The same is not seen with the v1 SDK.
Expected Behavior
Any file descriptors opened due to operations by the sdk should be garbage collected when the clients are destroyed.
Current Behavior
Pipe and a_inode file descriptors being left behind even after closing on the clients.
Reproduction Steps
Create any process (imagine an api server which makes request to s3) which instantiates a s3 client and makes some basic requests like headBucket, keep the process up even after the request is completed. Compare the open file descriptors before and after the request using sudo lsof -p <pid> or sudo ls -l /proc/<pid>/fd.
Possible Solution
No response
Additional Information/Context
No response
AWS Java SDK version used
2.25.26
JDK version used
openjdk version "1.8.0_402"
Operating System and version
Rocky Linux release 9.4 (Blue Onyx)
We were able to narrow this down to the S3AsyncClient with CRT and S3TransferManager, here's an explanation of the scenario:
Step1. Check count of open file descriptors of java process using: sudo ls -l /proc/<pid>/fd | wc -l
Our output:
sudo ls -l /proc/733969/fd | wc -l
123
Step2. Execute this in the process:
S3AsyncClient s3AsyncClient = S3AsyncClient.crtBuilder()
.credentialsProvider(credentialsProvider)
.region(Region.US_EAST_1)
.build();
S3TransferManager s3TransferManager = S3TransferManager.builder()
.s3Client(s3AsyncClient)
.build();
Step 3. Run same command as step1. Our output:
sudo ls -l /proc/733969/fd | wc -l
205
Example of FDs opened by the processes: (run sudo ls -l /proc/<pid>/fd)
lrwx------ 1 dyutishb dyutishb 64 Jun 19 15:41 183 -> 'anon_inode:[eventpoll]'
lr-x------ 1 dyutishb dyutishb 64 Jun 19 15:41 184 -> 'pipe:[16427762]'
l-wx------ 1 dyutishb dyutishb 64 Jun 19 15:41 185 -> 'pipe:[16427762]'
lrwx------ 1 dyutishb dyutishb 64 Jun 19 15:41 186 -> 'anon_inode:[eventpoll]'
lr-x------ 1 dyutishb dyutishb 64 Jun 19 15:41 187 -> 'pipe:[16427763]'
l-wx------ 1 dyutishb dyutishb 64 Jun 19 15:41 188 -> 'pipe:[16427763]'
Step4. Close the clients using:
s3AsyncClient.close();
s3TransferManager.close();
Step 5. Repeat commands from step1 and 3: Our output:
sudo ls -l /proc/733969/fd | wc -l
169
We still see similar open FDs:
lrwx------ 1 dyutishb dyutishb 64 Jun 19 15:41 161 -> 'anon_inode:[eventpoll]'
lr-x------ 1 dyutishb dyutishb 64 Jun 19 15:41 162 -> 'pipe:[16427755]'
l-wx------ 1 dyutishb dyutishb 64 Jun 19 15:41 163 -> 'pipe:[16427755]'
lrwx------ 1 dyutishb dyutishb 64 Jun 19 15:41 164 -> 'anon_inode:[eventpoll]'
lr-x------ 1 dyutishb dyutishb 64 Jun 19 15:41 165 -> 'pipe:[16427756]'
l-wx------ 1 dyutishb dyutishb 64 Jun 19 15:41 166 -> 'pipe:[16427756]'
The close() calls clears out some of the open pipe handles but not all are cleared and these are not released even on destruction of the object which is leading to our process having too many open handles.
Similar to: https://github.com/aws/aws-sdk-java-v2/issues/5271
is there any for fix for this issue?
Greetings,
Are there any updates on this?

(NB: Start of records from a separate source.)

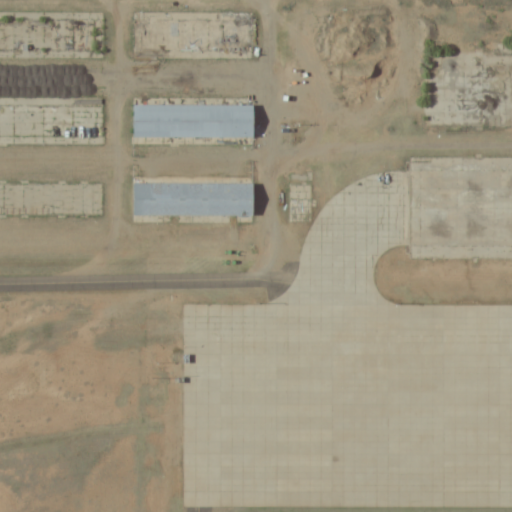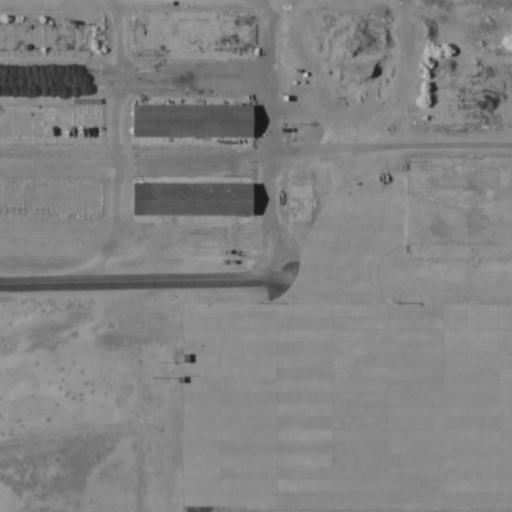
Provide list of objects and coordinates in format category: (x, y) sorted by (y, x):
building: (189, 120)
building: (189, 120)
road: (266, 139)
road: (389, 146)
building: (189, 197)
building: (189, 197)
road: (145, 278)
airport apron: (345, 386)
airport taxiway: (196, 509)
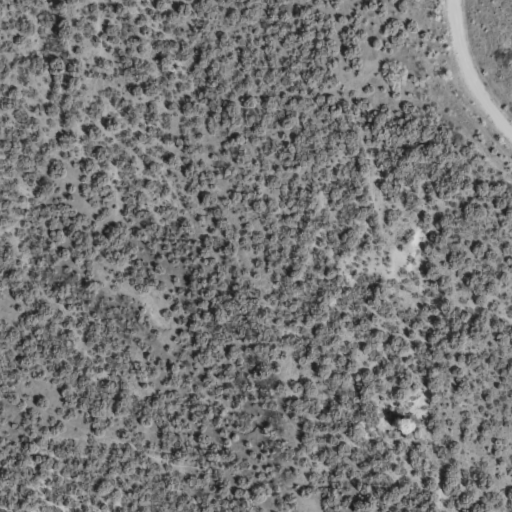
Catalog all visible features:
road: (449, 96)
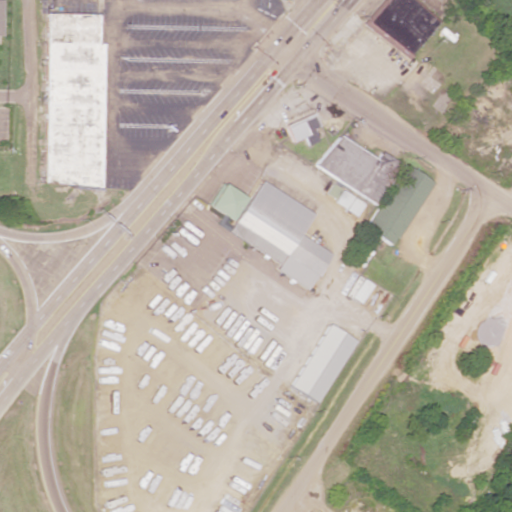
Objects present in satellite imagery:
road: (245, 4)
parking lot: (67, 5)
road: (110, 17)
building: (398, 24)
road: (302, 25)
road: (188, 42)
traffic signals: (279, 51)
parking lot: (159, 71)
road: (175, 74)
road: (15, 96)
building: (70, 99)
building: (70, 99)
road: (31, 108)
road: (160, 109)
road: (384, 123)
parking lot: (3, 124)
building: (300, 129)
building: (353, 167)
road: (500, 203)
road: (137, 204)
building: (396, 205)
building: (269, 229)
road: (145, 230)
road: (75, 232)
road: (30, 311)
road: (385, 354)
building: (319, 363)
road: (44, 407)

Our production workloads in AWS are affected and some are in a permanent degradation status.
Thanks for your attention.
Hello,
Is there any progress on this? We are also seeing this issue on our production environments as well, our systems are impaired because of this condition; our software is also in charge to copy data between on-prem NFS mounts so the app is going into a permanent degradation state whenever we hit the FDS limit product of this leak.